本書は、バブル崩壊後に破綻してしまった日本的ゴルフ場経営ビジネスモデル(具体的にはキャッシュフロー経営無視の会員権ビジネス)をPGMが如何に乗り越え、東証一部上場を果たし、日本最大級のゴルフ場を運営するまでに再生、復活するまでに至ったかの著者、PGM社員及びそれに関わった人々の記録となっている。既存概念に新たな発想で挑戦して企業を大きな成功に導いたケースとしてのビジネス書としても示唆に富む内容が多いが、著者の日本においてゴルフがもっと愛されるスポーツとなってほしいという強いメッセージは、企業倫理の欠如で問題が多発している昨今において、企業のトップに大切なリーダーシップと志を考える時に大変参考になるのではないだろうか。

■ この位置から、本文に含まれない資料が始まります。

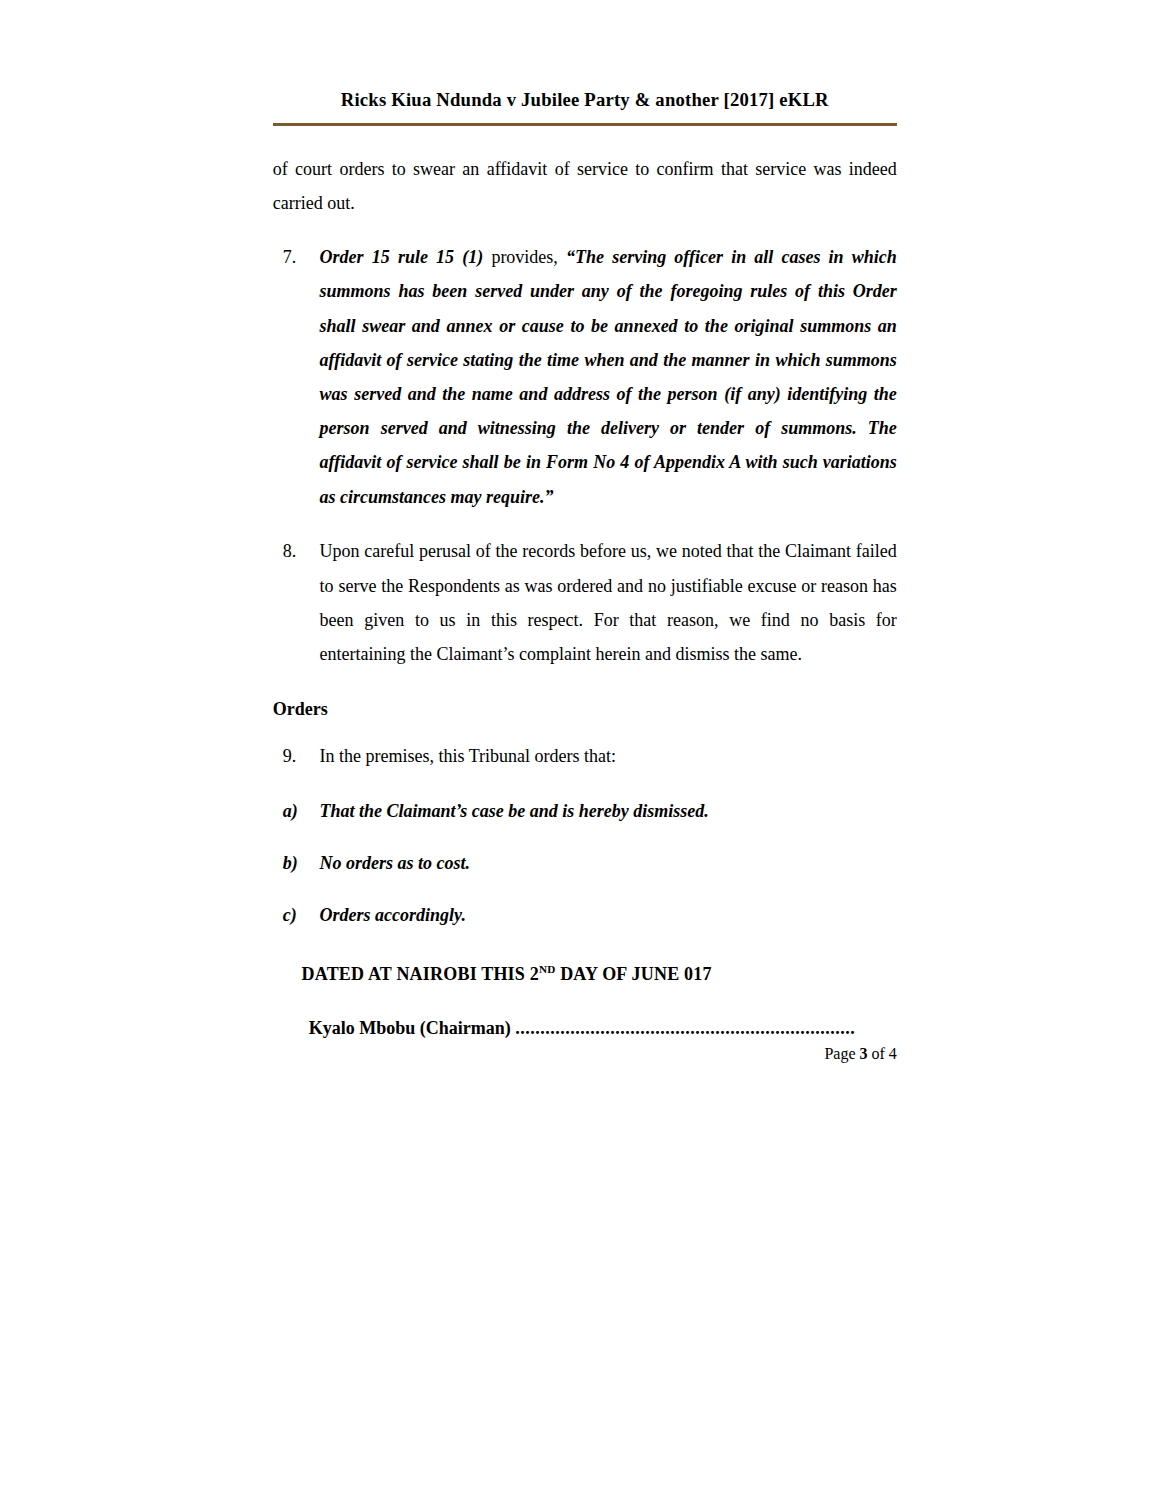Ricks Kiua Ndunda v Jubilee Party & another [2017] eKLR
of court orders to swear an affidavit of service to confirm that service was indeed carried out.
7. Order 15 rule 15 (1) provides, “The serving officer in all cases in which summons has been served under any of the foregoing rules of this Order shall swear and annex or cause to be annexed to the original summons an affidavit of service stating the time when and the manner in which summons was served and the name and address of the person (if any) identifying the person served and witnessing the delivery or tender of summons. The affidavit of service shall be in Form No 4 of Appendix A with such variations as circumstances may require.”
8. Upon careful perusal of the records before us, we noted that the Claimant failed to serve the Respondents as was ordered and no justifiable excuse or reason has been given to us in this respect. For that reason, we find no basis for entertaining the Claimant’s complaint herein and dismiss the same.
Orders
9. In the premises, this Tribunal orders that:
a) That the Claimant’s case be and is hereby dismissed.
b) No orders as to cost.
c) Orders accordingly.
DATED AT NAIROBI THIS 2ND DAY OF JUNE 017
Kyalo Mbobu (Chairman) ....................................................................
Page 3 of 4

もっとやわらかい視点で、ゴルフをプレーする人にとってゴルフ場を経営サイドからのぞき見るという読み方でも非常に面白い内容となっており、いろいろな意味でお薦めの一冊である。
個人的体験で恐縮ながら、先日PGMの某コースでプレーした際に食べたカレーのおいしさが印象的だったのだが、この背景が本書で紹介されており妙に納得してしまった。